Vargas found his bearings -- and a seamless delivery and effective changeup -- in Seattle, where he emerged as a durable and reliable starter. He had a record of 36-42 with a 4.09 ERA in four years, a resume that prompted Angels GM Jerry Dipoto to part with a 25-home run threat to acquire Vargas.
Vargas had his best season in 2012, with a 14-11 record and 3.85 ERA in 33 starts, striking out 141 and walking 55 in a career-high 2171/3 innings. Vargas led the Mariners in wins and ranked fourth in the AL with 22 quality starts.
His only blemish was the 35 home runs he gave up, the second-most in baseball and 13 more than he'd given up in any previous season. Not surprisingly, 26 came on the road and nine were in pitcher-friendly Safeco Field.
But Vargas also made progress in that department. After yielding 23 home runs in the first half, he gave up 12 in the second.
"I guess I stopped throwing pitches that were elevated as much," said Vargas, who is signed for $8.5 million this season. "I got in a stretch where I gave up a lot of solo homers. Some were game-changers, but it wasn't anything that caused me to think something was wrong."
Vargas is not overpowering -- his fastball averaged 88 mph last season -- and he doesn't have a breaking ball he considers an out pitch. So when he misses with his fastball, his mistakes can travel far.

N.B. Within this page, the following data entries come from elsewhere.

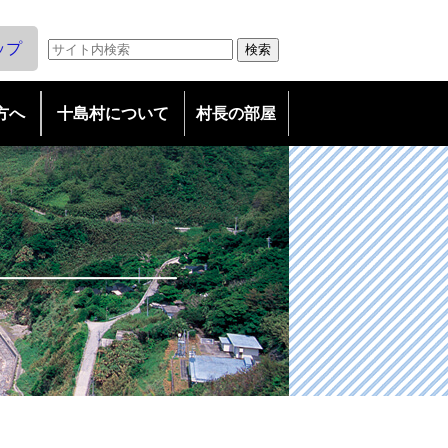
ップ
方へ
十島村について
村長の部屋
友好島民になろう
議会だより
友好村民とは/特典
広報としま
・友好島民の会申込み
・広告募集
教育委員会だより
子育て支援拠点事業につい
て
魅惑の島々トカラ列島
TOKARA ISLANDS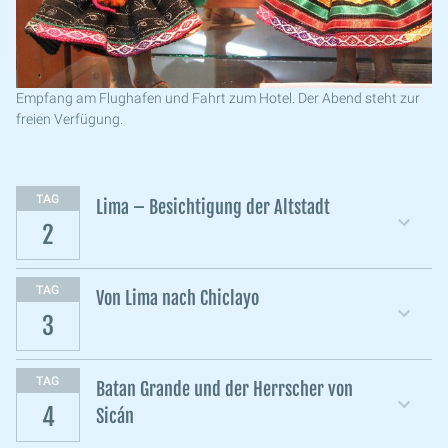
Empfang am Flughafen und Fahrt zum Hotel. Der Abend steht zur
freien Verfügung.
TAG
Lima – Besichtigung der Altstadt
2
TAG
Von Lima nach Chiclayo
3
TAG
Batan Grande und der Herrscher von
4
Sicán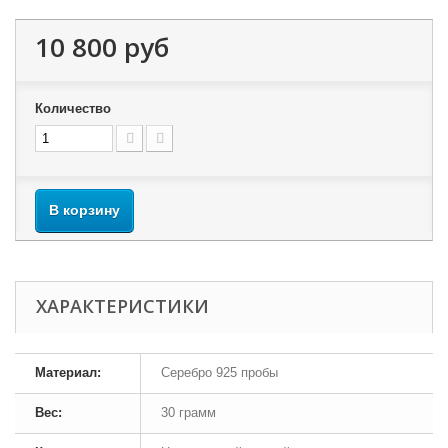
10 800 руб
Количество
В корзину
ХАРАКТЕРИСТИКИ
Материал:
Серебро 925 пробы
Вес:
30 грамм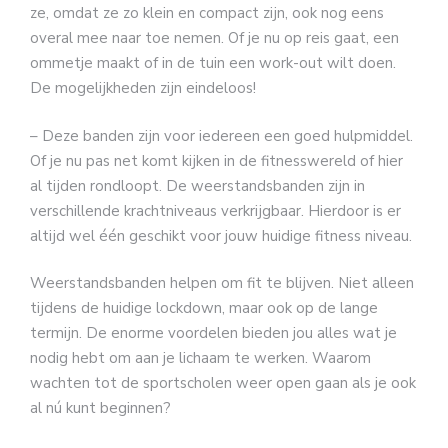
ze, omdat ze zo klein en compact zijn, ook nog eens
overal mee naar toe nemen. Of je nu op reis gaat, een
ommetje maakt of in de tuin een work-out wilt doen.
De mogelijkheden zijn eindeloos!
– Deze banden zijn voor iedereen een goed hulpmiddel.
Of je nu pas net komt kijken in de fitnesswereld of hier
al tijden rondloopt. De weerstandsbanden zijn in
verschillende krachtniveaus verkrijgbaar. Hierdoor is er
altijd wel één geschikt voor jouw huidige fitness niveau.
Weerstandsbanden helpen om fit te blijven. Niet alleen
tijdens de huidige lockdown, maar ook op de lange
termijn. De enorme voordelen bieden jou alles wat je
nodig hebt om aan je lichaam te werken. Waarom
wachten tot de sportscholen weer open gaan als je ook
al nú kunt beginnen?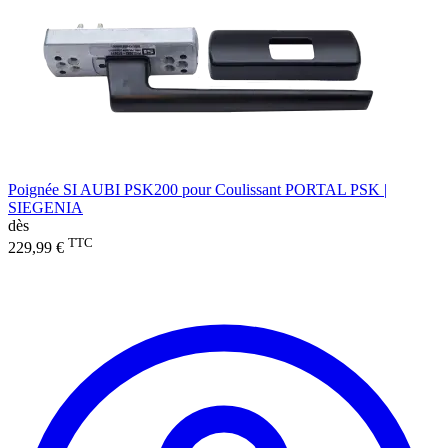
Poignée SI AUBI PSK200 pour Coulissant PORTAL PSK |
SIEGENIA
dès
TTC
229,99 €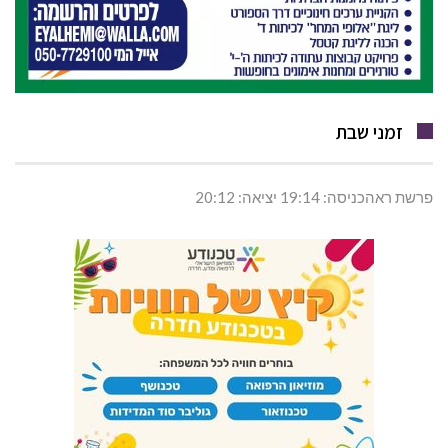
זמני שבת
פרשת ראהכניסה: 19:14 יציאה: 20:12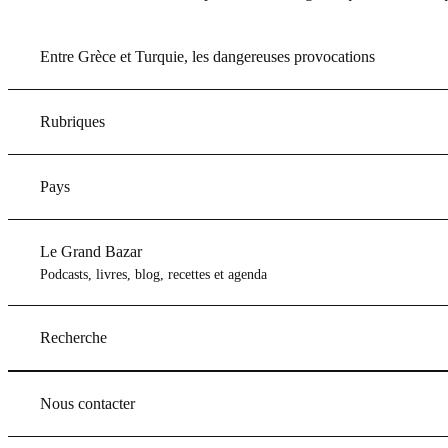
Entre Grèce et Turquie, les dangereuses provocations
Rubriques
Pays
Le Grand Bazar
Podcasts, livres, blog, recettes et agenda
Recherche
Nous contacter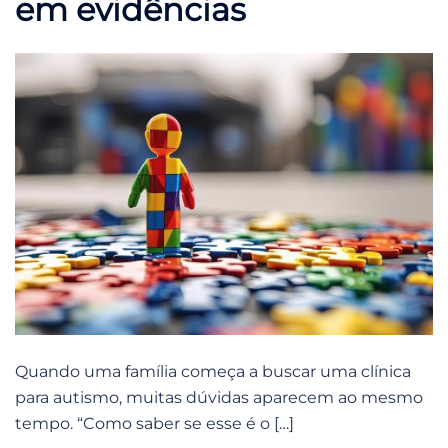
em evidências
Quando uma família começa a buscar uma clínica
para autismo, muitas dúvidas aparecem ao mesmo
tempo. “Como saber se esse é o […]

"Jason is very aggressive, he's not afraid of contact, he's not going to try to pitch around the bat," Buckley said. "The strike zones and the parks are small, and the guys are big. You're going to give up some homers. But his entire body of work in the last two or three years has been outstanding."
The home runs didn't scare off the Angels. Their stadium is home run-stingy, and with the speedy and rangy Peter Bourjos, Mike Trout and Josh Hamilton roaming the outfield, many long fly balls will be chased down.
"If he's going to miss with a spot and they square it up, so be it, but that's not the barometer of how he will be valued," manager Mike Scioscia said of Vargas. "His numbers are very strong, and he definitely knows how to pitch. The bottom line is how effective you are, and Jason has been very effective."